17. The detection method of sleep apnea event according to claim 15, wherein the step of estimating the R-wave angle signal through the fast Fourier transform by the processor, so as to estimate the R-wave angle power distributions of the R-wave angle signal comprises:

estimating the R-wave angle signal through the fast Fourier transform by the processor, so as to estimate 20 R-wave angle power distributions of the R-wave angle signal spaced by 0.3 Hz within a frequency domain from 0 to 6 Hz.

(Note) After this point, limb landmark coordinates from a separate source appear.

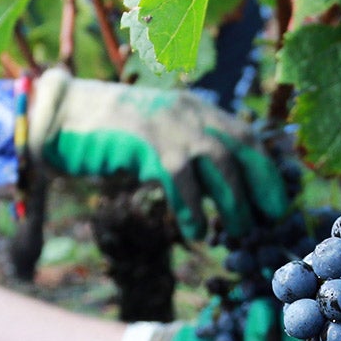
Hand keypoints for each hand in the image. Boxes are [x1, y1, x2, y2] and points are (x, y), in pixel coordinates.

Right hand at [29, 68, 289, 239]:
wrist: (62, 115)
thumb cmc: (110, 133)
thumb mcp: (159, 134)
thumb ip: (188, 151)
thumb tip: (220, 190)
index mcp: (196, 108)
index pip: (246, 135)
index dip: (266, 169)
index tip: (278, 201)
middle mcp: (189, 112)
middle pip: (240, 149)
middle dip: (260, 187)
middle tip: (268, 221)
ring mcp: (168, 125)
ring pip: (218, 164)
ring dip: (233, 202)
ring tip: (237, 232)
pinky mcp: (145, 142)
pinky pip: (180, 179)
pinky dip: (192, 208)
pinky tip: (195, 231)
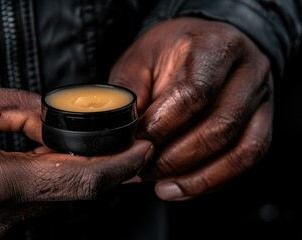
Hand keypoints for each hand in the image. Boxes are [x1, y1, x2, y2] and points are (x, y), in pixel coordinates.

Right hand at [0, 79, 152, 237]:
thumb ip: (14, 105)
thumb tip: (49, 112)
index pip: (79, 179)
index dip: (118, 166)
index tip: (141, 153)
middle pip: (71, 193)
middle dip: (101, 170)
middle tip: (120, 149)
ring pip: (50, 203)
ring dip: (67, 176)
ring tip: (72, 152)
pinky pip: (27, 211)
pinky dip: (43, 188)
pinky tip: (38, 168)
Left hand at [109, 17, 272, 200]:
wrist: (209, 42)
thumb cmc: (171, 51)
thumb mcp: (141, 59)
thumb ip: (130, 94)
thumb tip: (121, 136)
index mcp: (212, 46)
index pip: (192, 94)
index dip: (161, 127)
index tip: (134, 145)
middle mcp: (246, 70)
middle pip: (219, 126)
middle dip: (175, 158)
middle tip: (142, 169)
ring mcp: (260, 98)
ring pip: (239, 149)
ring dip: (195, 177)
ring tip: (160, 186)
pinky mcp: (264, 121)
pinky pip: (247, 158)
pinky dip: (213, 180)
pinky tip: (183, 187)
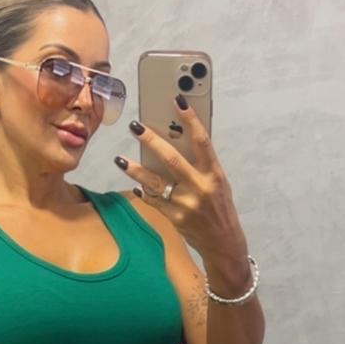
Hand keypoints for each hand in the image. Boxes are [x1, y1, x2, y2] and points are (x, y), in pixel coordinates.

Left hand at [114, 97, 246, 259]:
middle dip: (152, 141)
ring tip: (121, 160)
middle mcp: (200, 187)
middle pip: (172, 159)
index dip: (190, 120)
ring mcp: (186, 204)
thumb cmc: (220, 206)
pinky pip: (154, 201)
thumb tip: (177, 140)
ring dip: (136, 171)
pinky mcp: (175, 219)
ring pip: (156, 183)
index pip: (202, 141)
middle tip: (135, 126)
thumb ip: (201, 164)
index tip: (177, 100)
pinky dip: (144, 192)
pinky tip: (136, 185)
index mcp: (214, 174)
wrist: (223, 242)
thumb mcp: (218, 182)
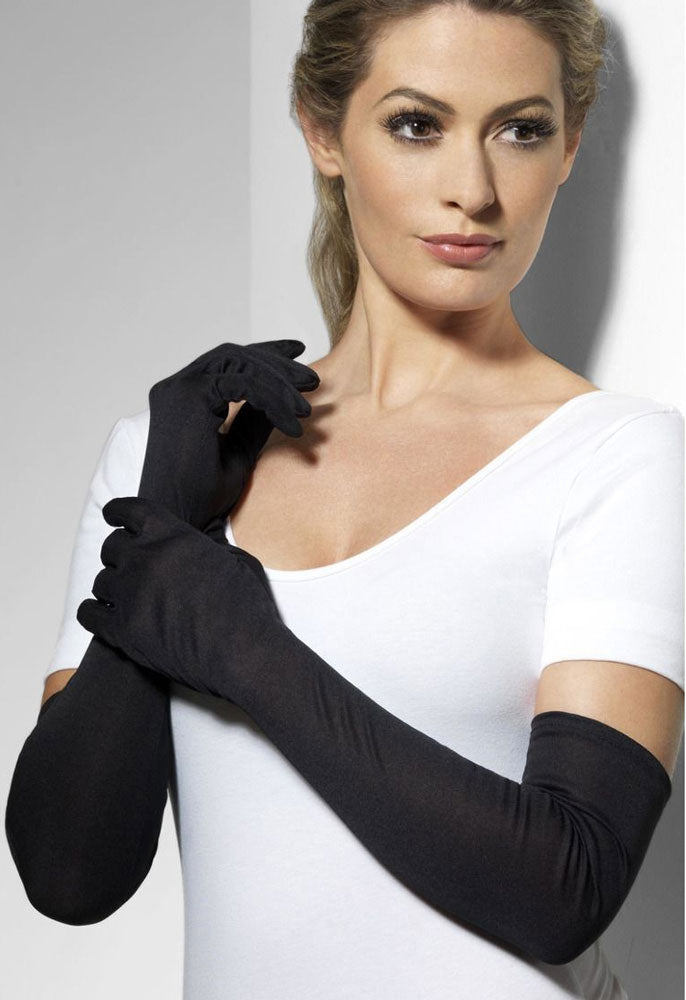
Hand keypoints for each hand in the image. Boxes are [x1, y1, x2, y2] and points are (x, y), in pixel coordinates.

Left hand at [76, 496, 283, 704]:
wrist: (242, 653)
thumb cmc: (247, 608)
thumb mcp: (236, 559)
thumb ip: (208, 545)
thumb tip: (202, 542)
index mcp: (172, 535)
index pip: (129, 510)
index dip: (117, 512)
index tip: (112, 516)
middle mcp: (144, 559)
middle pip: (111, 547)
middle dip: (119, 555)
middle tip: (130, 567)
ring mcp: (129, 595)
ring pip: (100, 581)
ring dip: (111, 586)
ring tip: (126, 596)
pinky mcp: (121, 631)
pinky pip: (88, 614)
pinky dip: (93, 613)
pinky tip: (102, 615)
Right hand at [140, 340, 319, 535]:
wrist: (183, 521)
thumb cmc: (204, 496)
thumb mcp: (240, 449)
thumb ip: (255, 419)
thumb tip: (281, 396)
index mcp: (185, 396)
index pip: (228, 361)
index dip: (265, 354)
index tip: (298, 354)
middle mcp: (177, 386)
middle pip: (235, 355)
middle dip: (278, 364)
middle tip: (313, 380)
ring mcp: (179, 389)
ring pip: (240, 363)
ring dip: (279, 381)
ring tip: (306, 408)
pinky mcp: (189, 397)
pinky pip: (242, 384)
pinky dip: (272, 400)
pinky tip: (292, 424)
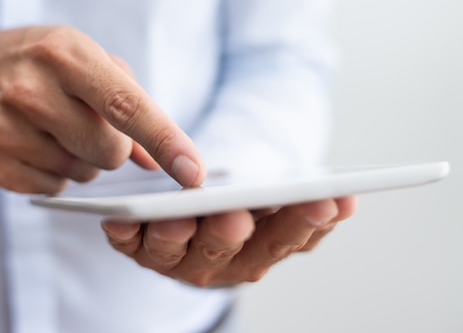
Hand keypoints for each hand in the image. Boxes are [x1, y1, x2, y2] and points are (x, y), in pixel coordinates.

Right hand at [0, 26, 205, 192]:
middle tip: (87, 121)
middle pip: (109, 152)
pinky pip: (52, 188)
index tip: (193, 173)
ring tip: (54, 127)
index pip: (126, 106)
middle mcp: (30, 90)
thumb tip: (162, 163)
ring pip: (81, 174)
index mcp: (66, 54)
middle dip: (111, 146)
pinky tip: (33, 144)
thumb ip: (134, 105)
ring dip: (80, 159)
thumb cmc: (43, 62)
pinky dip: (53, 173)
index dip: (165, 141)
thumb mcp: (89, 60)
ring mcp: (3, 129)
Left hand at [102, 196, 356, 286]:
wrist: (198, 216)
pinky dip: (121, 235)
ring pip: (174, 251)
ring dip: (173, 236)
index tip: (324, 199)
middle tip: (235, 217)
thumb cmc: (242, 205)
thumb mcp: (274, 203)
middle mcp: (218, 262)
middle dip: (230, 234)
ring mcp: (175, 258)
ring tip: (174, 216)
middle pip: (227, 250)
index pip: (286, 238)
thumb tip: (347, 199)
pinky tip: (116, 222)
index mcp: (259, 250)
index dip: (304, 221)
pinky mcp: (138, 248)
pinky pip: (127, 244)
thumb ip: (307, 203)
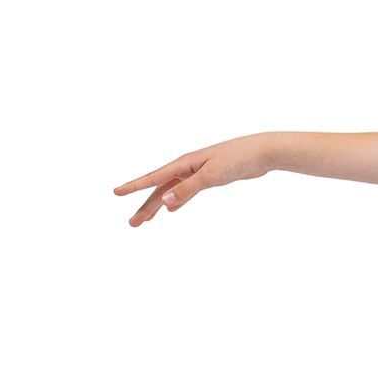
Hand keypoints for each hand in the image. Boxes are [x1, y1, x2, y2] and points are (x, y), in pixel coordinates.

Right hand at [113, 136, 275, 225]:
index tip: (116, 192)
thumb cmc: (238, 158)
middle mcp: (187, 167)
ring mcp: (197, 173)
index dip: (135, 186)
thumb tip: (164, 202)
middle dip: (145, 206)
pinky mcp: (208, 178)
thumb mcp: (212, 175)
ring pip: (171, 192)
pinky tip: (170, 210)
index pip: (154, 177)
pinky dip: (176, 201)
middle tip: (132, 224)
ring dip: (158, 206)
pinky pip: (185, 192)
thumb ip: (187, 189)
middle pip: (160, 190)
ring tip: (144, 221)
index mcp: (184, 164)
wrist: (262, 153)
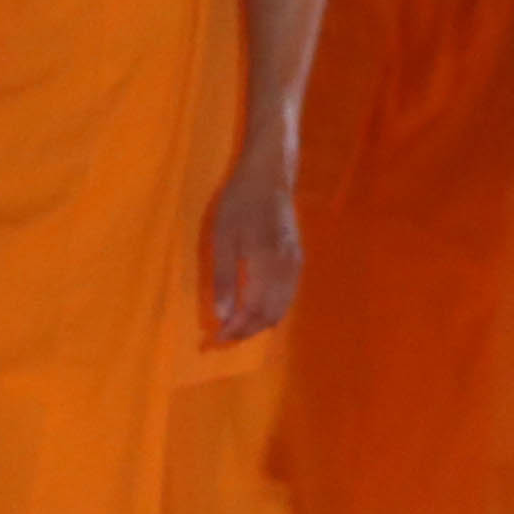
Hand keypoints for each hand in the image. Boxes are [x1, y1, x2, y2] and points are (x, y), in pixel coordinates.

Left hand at [199, 148, 301, 344]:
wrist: (270, 175)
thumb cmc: (240, 202)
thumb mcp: (223, 238)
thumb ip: (224, 278)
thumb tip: (222, 316)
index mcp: (266, 264)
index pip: (254, 311)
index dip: (236, 329)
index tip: (216, 338)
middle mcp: (286, 269)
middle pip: (271, 315)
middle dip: (248, 331)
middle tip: (224, 336)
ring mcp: (295, 264)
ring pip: (282, 307)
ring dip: (260, 322)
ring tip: (237, 326)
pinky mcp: (297, 259)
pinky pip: (289, 295)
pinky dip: (273, 309)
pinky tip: (257, 308)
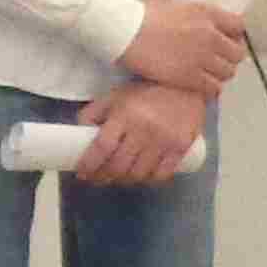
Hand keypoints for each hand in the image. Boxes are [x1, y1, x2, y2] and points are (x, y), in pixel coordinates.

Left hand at [77, 79, 210, 187]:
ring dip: (124, 180)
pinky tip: (142, 176)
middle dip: (103, 177)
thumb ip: (95, 112)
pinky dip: (148, 180)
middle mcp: (143, 129)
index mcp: (124, 114)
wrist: (187, 85)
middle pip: (118, 165)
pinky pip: (161, 175)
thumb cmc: (147, 90)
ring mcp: (164, 140)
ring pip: (138, 174)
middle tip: (97, 178)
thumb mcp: (116, 95)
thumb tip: (79, 133)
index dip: (89, 165)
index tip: (82, 173)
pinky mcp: (181, 147)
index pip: (102, 148)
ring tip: (118, 177)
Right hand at [120, 0, 247, 94]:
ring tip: (207, 75)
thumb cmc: (143, 14)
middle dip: (228, 58)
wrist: (127, 29)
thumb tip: (189, 15)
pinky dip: (210, 89)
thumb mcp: (174, 4)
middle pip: (237, 53)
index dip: (233, 36)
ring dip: (219, 74)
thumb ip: (190, 13)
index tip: (225, 41)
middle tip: (216, 61)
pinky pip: (213, 88)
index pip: (238, 26)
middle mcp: (211, 35)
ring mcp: (202, 57)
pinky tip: (199, 86)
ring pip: (228, 72)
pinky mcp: (191, 76)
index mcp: (207, 13)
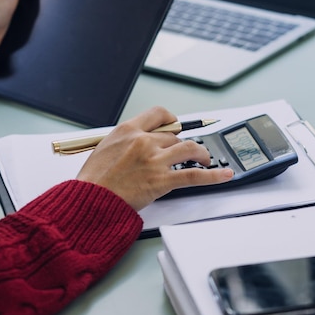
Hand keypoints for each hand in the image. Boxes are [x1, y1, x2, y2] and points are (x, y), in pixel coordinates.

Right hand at [76, 106, 233, 211]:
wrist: (90, 200)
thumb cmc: (94, 180)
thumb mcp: (105, 148)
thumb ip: (126, 141)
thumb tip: (140, 143)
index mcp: (128, 130)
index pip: (159, 114)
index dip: (171, 120)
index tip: (175, 125)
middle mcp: (144, 141)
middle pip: (173, 136)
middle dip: (180, 145)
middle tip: (184, 154)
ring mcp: (155, 160)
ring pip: (188, 149)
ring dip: (200, 154)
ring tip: (205, 159)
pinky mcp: (162, 181)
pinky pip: (194, 175)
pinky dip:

18. The detection method of sleep apnea event according to claim 11, wherein the step of performing the heart rate variability analysis operation according to the R-waves by the processor to obtain the third characteristic values comprises:

performing the heart rate variability analysis operation according to the R-waves by the processor to analyze a heart beat intervals variation of the electrocardiogram signal, so as to obtain the third characteristic values comprising a heart beat interval mean, a heart rate value, a heart beat interval standard deviation, a number of adjacent R-waves differences over 50 ms, a ratio of the adjacent R-waves differences over 50 ms, a root mean square of the adjacent R-waves differences, a vertical axis standard deviation, a horizontal axis standard deviation, and a first ratio of the vertical axis standard deviation and the horizontal axis standard deviation in a Poincare plot, a low frequency range power, a high frequency range power, a total power, a very low frequency range power, a normalize low frequency power, a normalize high frequency power, and a second ratio between a high frequency and a low frequency.

19. The detection method of sleep apnea event according to claim 11, wherein the step of training the neural network module by the processor to create the sleep apnea detection model comprises:

using an Apnea-ECG database in a Physionet data platform as a training target to train the neural network module in advance by the processor based on another plurality of first characteristic values, another plurality of second characteristic values and another plurality of third characteristic values from a plurality of sleep situation samples, so as create the sleep apnea detection model.

20. The detection method of sleep apnea according to claim 11, wherein a number of the first characteristic values is 24, a number of the second characteristic values is 24, and a number of the third characteristic values is 16, wherein the processor performs the sleep apnea detection operation to obtain an apnea hypopnea index, and the processor detects whether the sleep situation has the sleep apnea event according the apnea hypopnea index.